**Reading text:**
BEGIN

Nurida Zulfi kizi Kurbanova is an Azerbaijani philosopher, known for her research in the sphere of alternative medicine and parapsychology. She was born in Shusha city. When Nurida was ten years old, she was hit by lightning and spent over a month in a coma. Nurida Kurbanova has a Ph.D. in philosophy and a candidate of Energy and Information Sciences. For her scientific work, Kurbanova was awarded several high international awards. She is the founder of the International Fund For Contribution for Peace and Culture.

END

(Keypoint coordinate data)

BEGIN

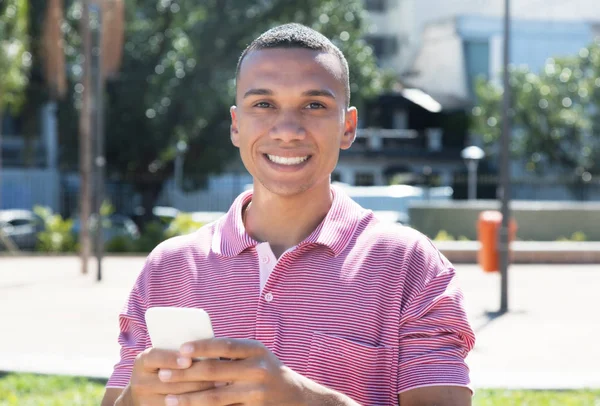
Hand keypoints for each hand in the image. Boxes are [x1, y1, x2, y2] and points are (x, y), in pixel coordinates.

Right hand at [126, 347, 215, 405]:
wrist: (142, 394)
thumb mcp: (164, 356)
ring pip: (177, 399)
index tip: (188, 360)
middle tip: (221, 376)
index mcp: (143, 361)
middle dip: (199, 379)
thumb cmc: (163, 366)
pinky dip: (197, 404)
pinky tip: (213, 401)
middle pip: (171, 382)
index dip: (172, 359)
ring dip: (202, 394)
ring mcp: (145, 401)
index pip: (156, 357)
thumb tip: (209, 348)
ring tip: (223, 387)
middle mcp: (140, 382)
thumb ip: (180, 353)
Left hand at [156, 338, 307, 405]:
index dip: (202, 347)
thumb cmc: (266, 369)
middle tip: (162, 375)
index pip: (225, 345)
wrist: (295, 396)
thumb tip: (191, 353)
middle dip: (184, 374)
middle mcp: (257, 370)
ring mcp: (256, 393)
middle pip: (214, 372)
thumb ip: (230, 354)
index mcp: (256, 350)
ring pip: (214, 397)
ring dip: (188, 398)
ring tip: (169, 398)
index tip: (180, 348)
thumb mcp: (255, 355)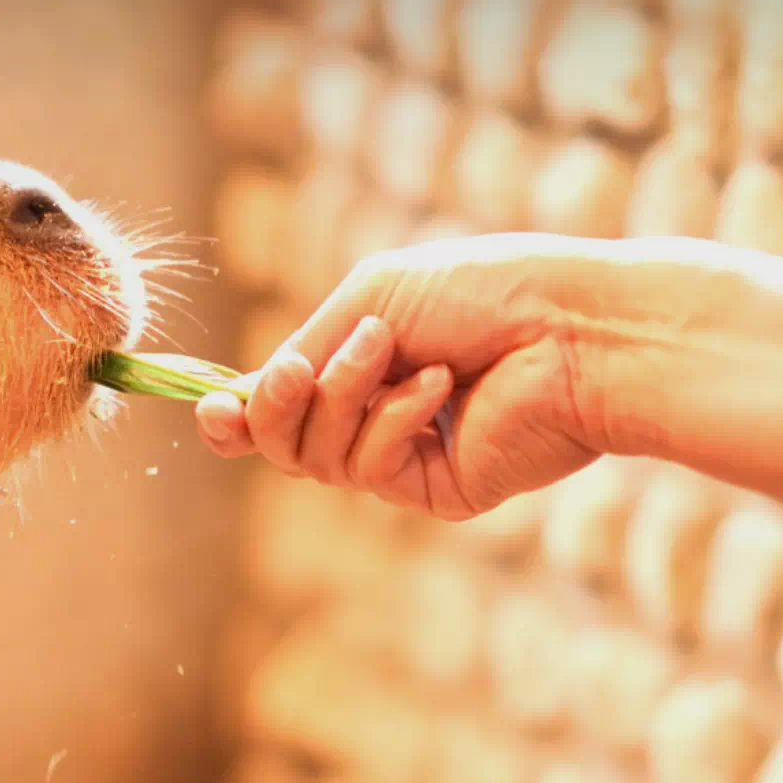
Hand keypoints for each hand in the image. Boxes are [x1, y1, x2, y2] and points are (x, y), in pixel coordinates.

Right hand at [196, 233, 678, 519]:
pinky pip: (369, 470)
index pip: (282, 406)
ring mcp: (410, 457)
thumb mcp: (369, 300)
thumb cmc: (483, 292)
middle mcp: (381, 415)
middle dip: (274, 406)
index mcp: (366, 365)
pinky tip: (440, 388)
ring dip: (339, 397)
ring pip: (315, 458)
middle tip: (290, 371)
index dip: (237, 414)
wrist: (574, 327)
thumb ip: (300, 350)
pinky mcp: (439, 490)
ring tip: (389, 352)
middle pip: (282, 441)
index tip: (208, 408)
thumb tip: (227, 405)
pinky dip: (391, 421)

END

**Activities:**
1. In the text about Nurida Kurbanova, what city was she born in?
2. Rewrite the part of the text about Nurida Kurbanova starting at "Nurida Zulfi kizi" and ending at "Peace and Culture.", changing "founder" to "creator".

**Exercise results:**
1. Shusha

2.
Nurida Zulfi kizi Kurbanova is an Azerbaijani philosopher, known for her research in the sphere of alternative medicine and parapsychology. She was born in Shusha city. When Nurida was ten years old, she was hit by lightning and spent over a month in a coma. Nurida Kurbanova has a Ph.D. in philosophy and a candidate of Energy and Information Sciences. For her scientific work, Kurbanova was awarded several high international awards. She is the creator of the International Fund For Contribution for Peace and Culture.